═══ PROVIDED RECORDS

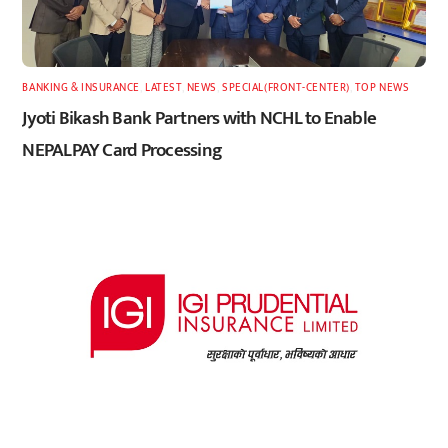
BANKING & INSURANCE
,
LATEST
,
NEWS
,
SPECIAL(FRONT-CENTER)
,
TOP NEWS
Jyoti Bikash Bank Partners with NCHL to Enable
NEPALPAY Card Processing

══════

WORK ORDER: Everything from the line containing "SPECIAL(FRONT-CENTER)" to the end of the listing above must be returned exactly. Both end lines belong in it.

RESULT OF THE TASK:
SPECIAL(FRONT-CENTER)
,
TOP NEWS
Jyoti Bikash Bank Partners with NCHL to Enable
NEPALPAY Card Processing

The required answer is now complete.